§ **Document passage**:
Thursday, June 30, 2011

The Science Project

If your child is looking for a science project I would suggest this one on showing the process of transpiration. Transpiration is is the loss of water vapor from parts of plants, especially in leaves. First purchase a large (is there any other kind) elephant ears plant (disambiguation) and place it on a table indoors. Place a material that will not absorb water underneath it and wait overnight. In the morning there will be puddles of water on the surface below the leaves where the water has dripped from transpiration. Right now I am conducting this experiment daily on my good table by the front door.

Wednesday, June 29, 2011

Easter Lilies in June

While mentioning lilies, I must comment on how reliable and lovely these Easter lilies ((Lilium longiflorum) are that were a gift a few years ago, blooming in the garden. Next Easter I think I will buy a bunch that are in bloom for holiday decorations and then retire them to the garden to add to the show in the Moonlight Garden for years to come. And maybe the year after that and the year after that until I have a whole garden full of them!

§ **Tasks and exercises**:
1. In the gardening blog posts, what kind of plant does the transpiration project call for?
2. Summarize the gardening blog posts in two sentences.
3. Extend the gardening blog posts, picking up after their final sentence.

[Data entries]
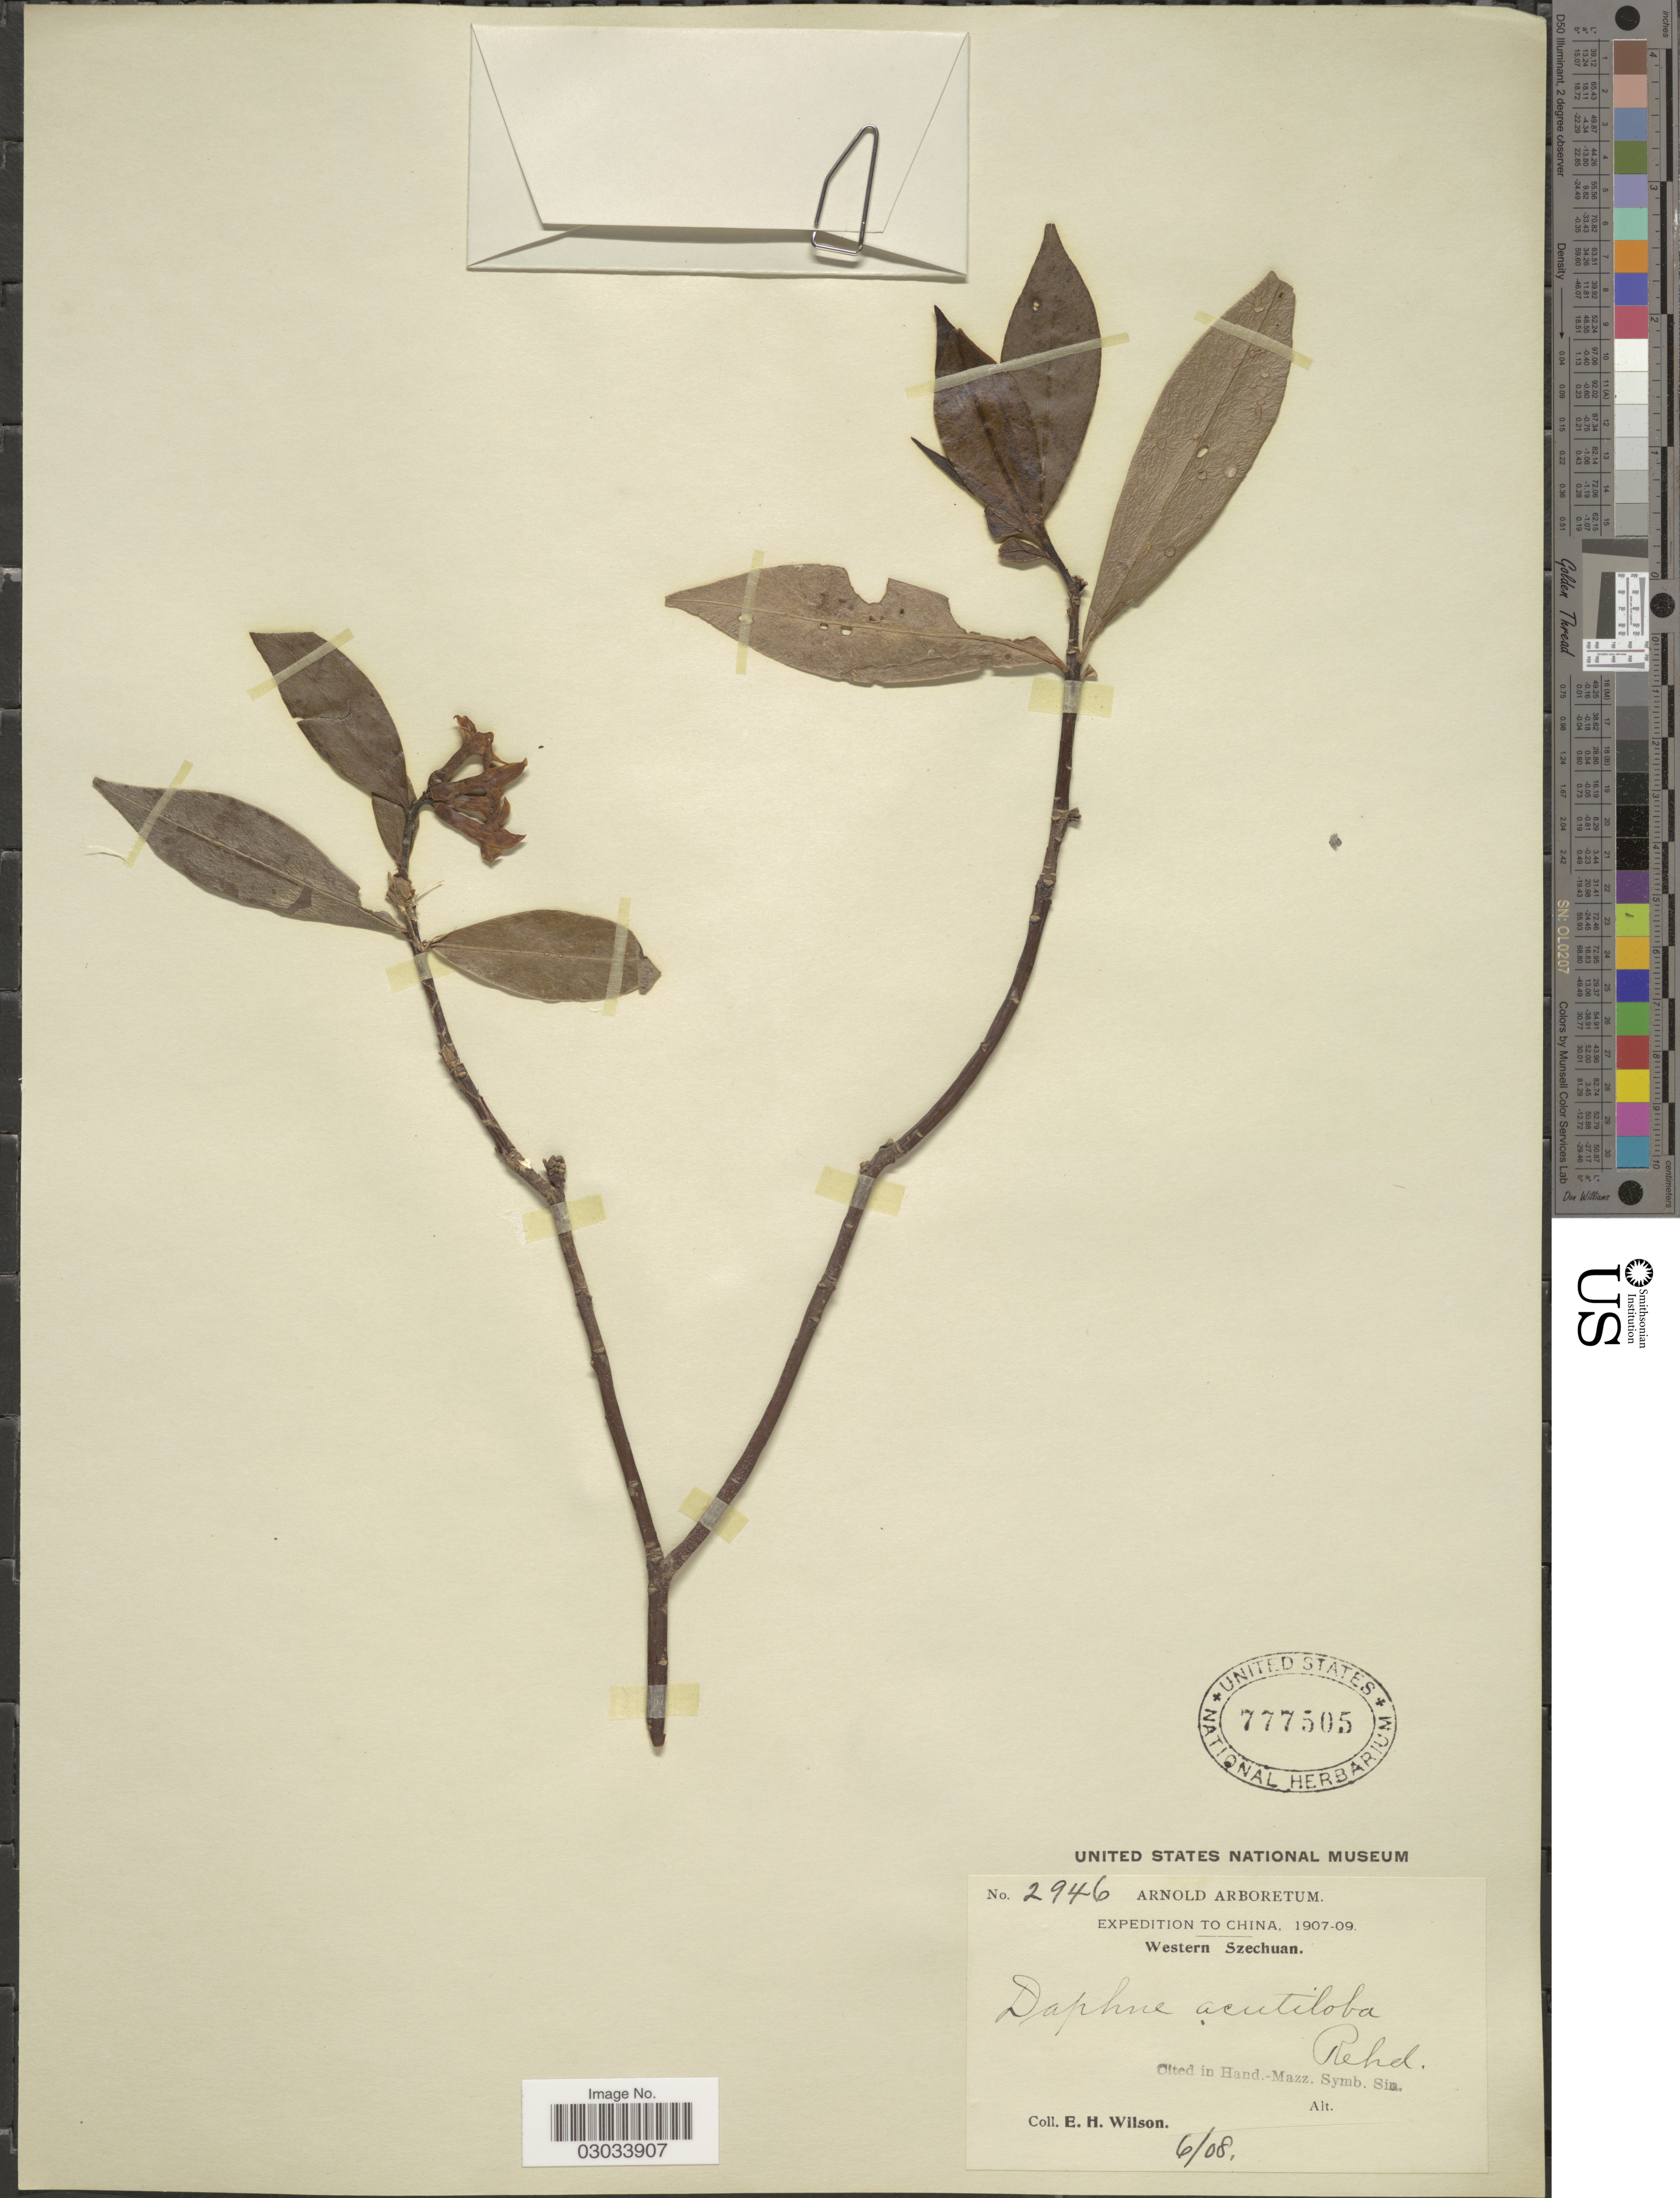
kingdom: Plantae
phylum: Tracheophyta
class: Magnoliopsida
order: Malvales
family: Thymelaeaceae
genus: Daphne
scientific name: Daphne acutiloba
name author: Rehder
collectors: E. Wilson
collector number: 2946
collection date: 1908-06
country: China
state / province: Sichuan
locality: Western Szechuan.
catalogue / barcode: US 777505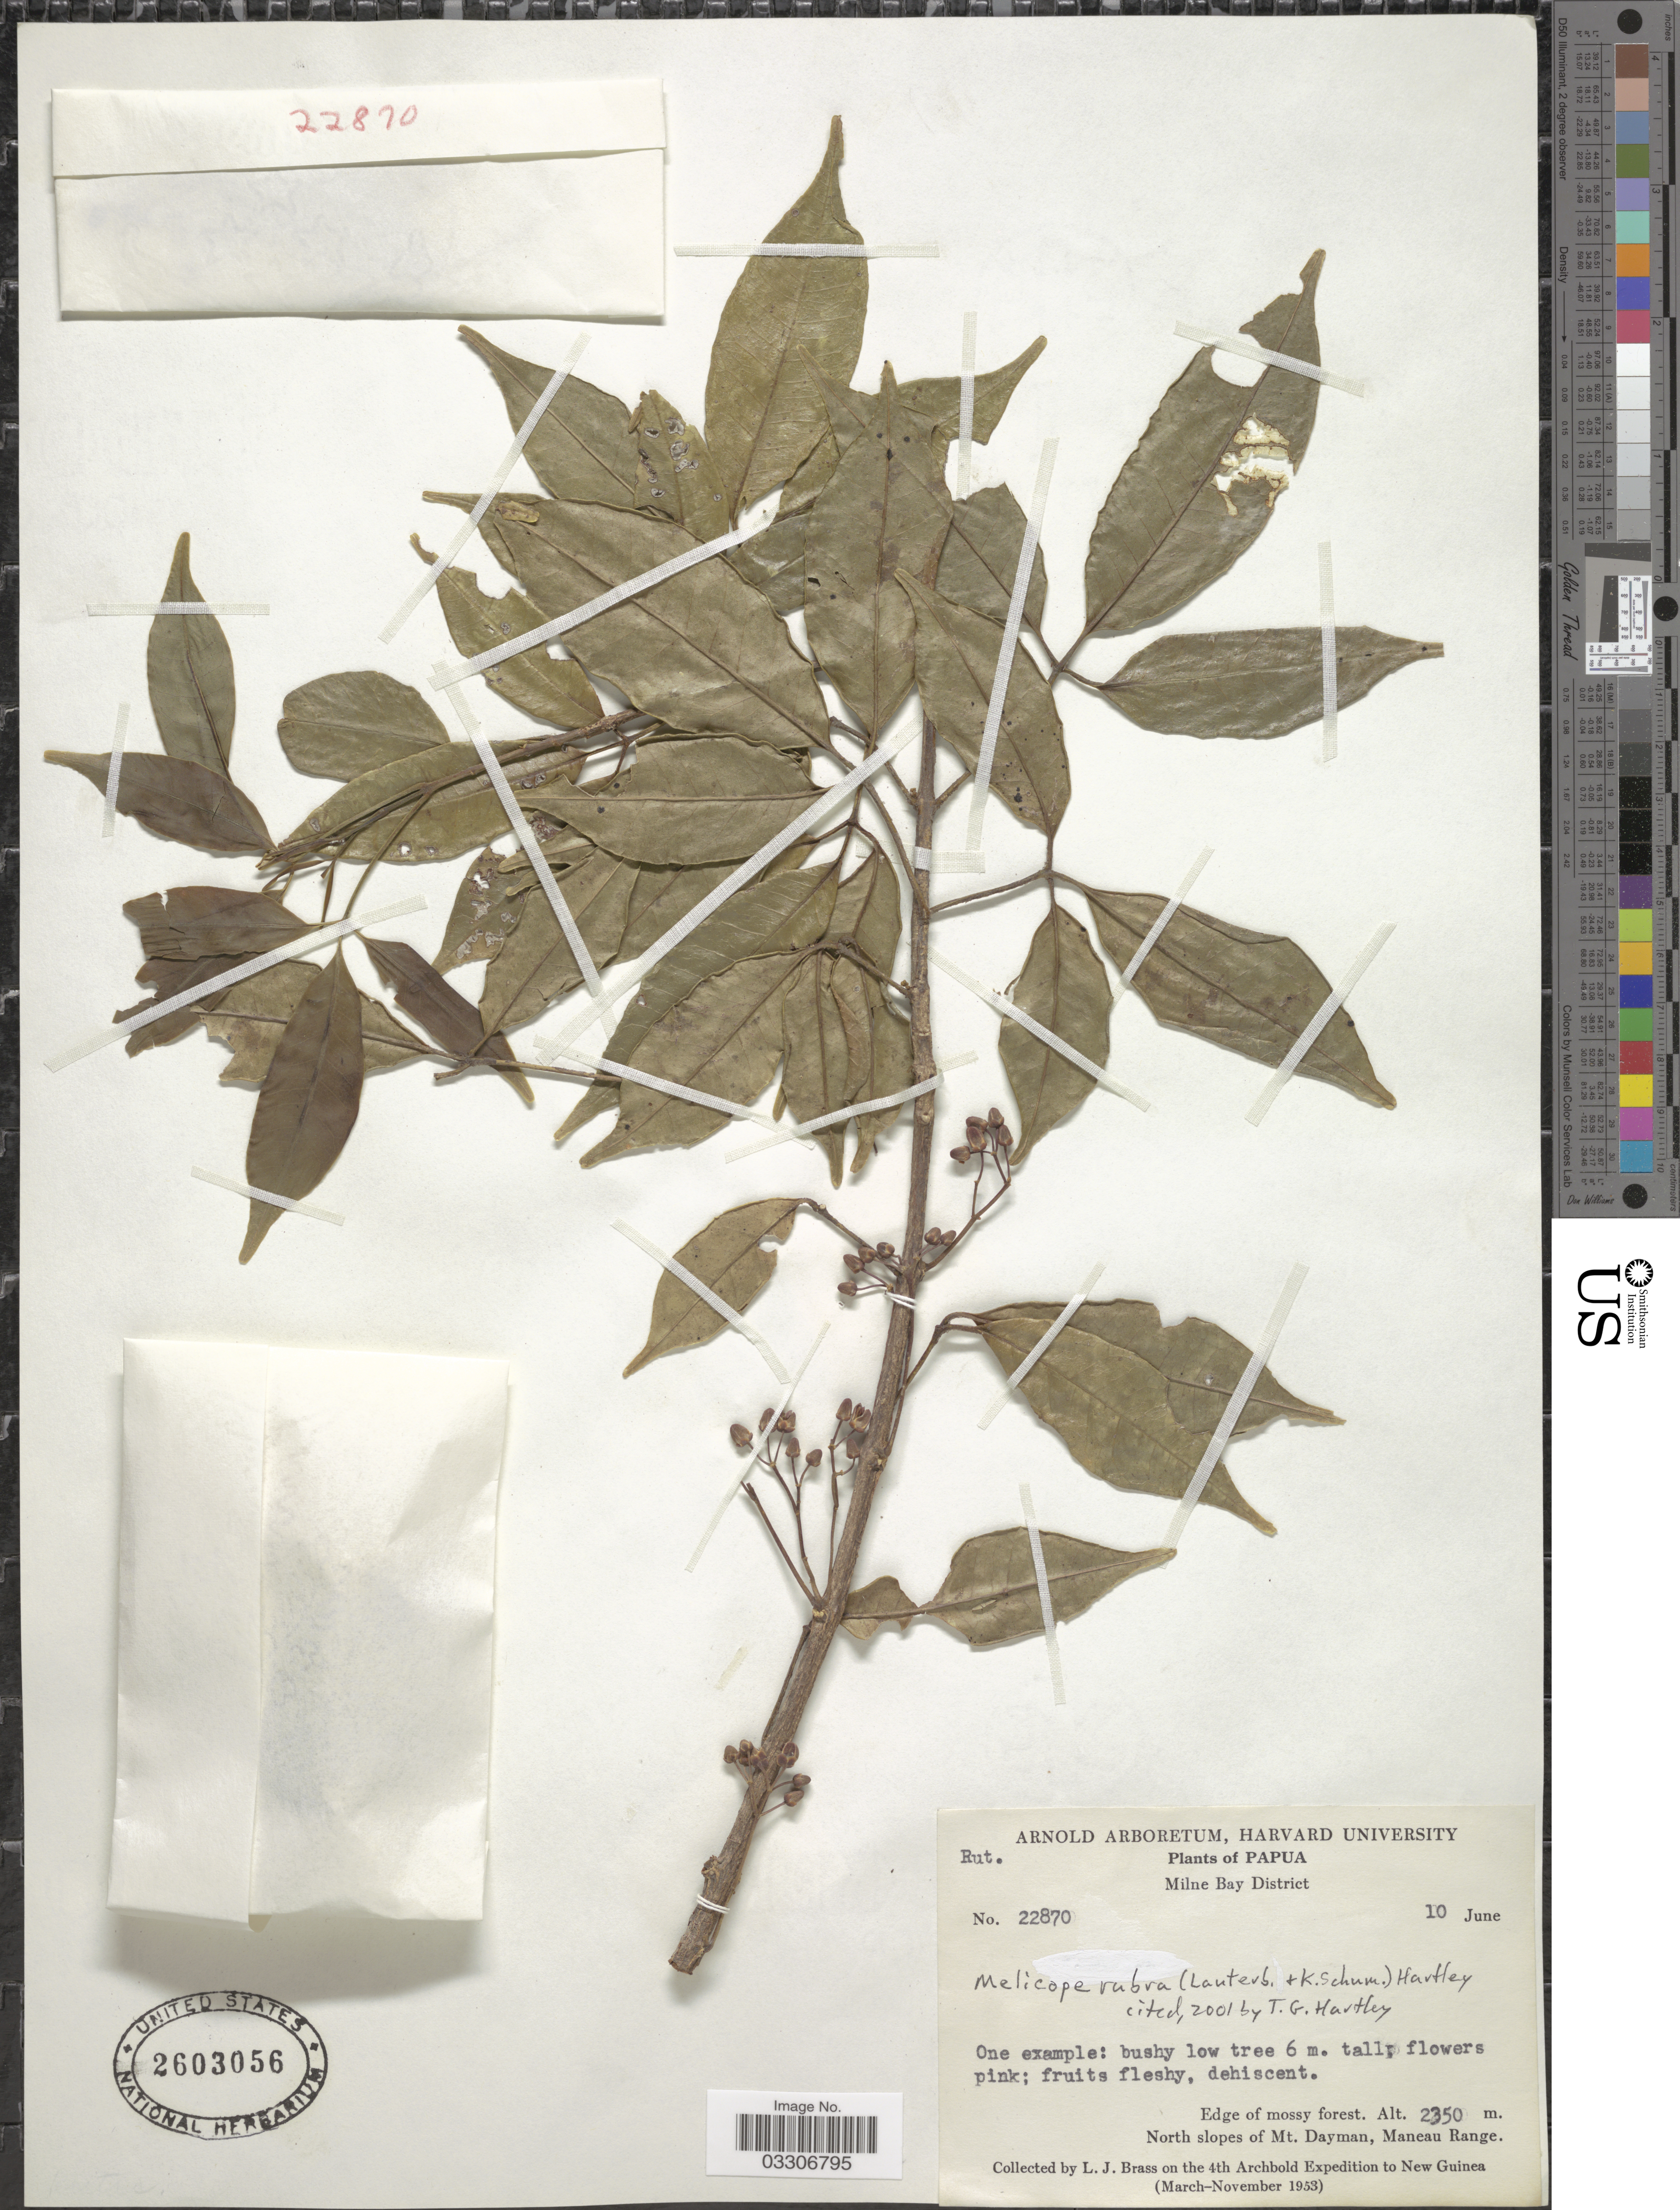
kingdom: Plantae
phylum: Tracheophyta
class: Magnoliopsida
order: Sapindales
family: Rutaceae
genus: Melicope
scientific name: Melicope rubra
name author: (Lauterb. & K. Schum.) T.G. Hartley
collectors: L. J. Brass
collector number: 22870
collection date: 1953-06-10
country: Papua New Guinea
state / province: Milne Bay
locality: Papua. North slopes of Mt. Dayman, Maneau Range. New Guinea.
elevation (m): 2350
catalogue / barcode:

§ **Answer set**:
1. A large elephant ears plant.

2. One post suggests a science project on transpiration: an elephant ears plant is placed indoors over a surface that will not absorb water, and by morning water has dripped from its leaves into puddles below. The other post praises the reliable Easter lilies blooming in the garden, received as a gift a few years ago, and plans to buy blooming ones next Easter for holiday decorations and then move them into the Moonlight Garden.

3.
Tuesday, June 28, 2011

Take a Whiff

It is a fact that smells can alter our mood and behavior and the sense of smell is more connected to emotions than any of the other senses. You don't have to tell me twice because whenever I catch a whiff of jasmine I am immediately awestruck with a happy feeling and memories of being a little girl in my grandmother's garden. No wonder so many perfumes use jasmine as a main ingredient. I just wish you could smell this wall of star jasmine (rhynchospermum jasminoides). An amazing garden to me is one that has many wonderful scents like this that create an emotional response for the visitor, while enjoying the beauty.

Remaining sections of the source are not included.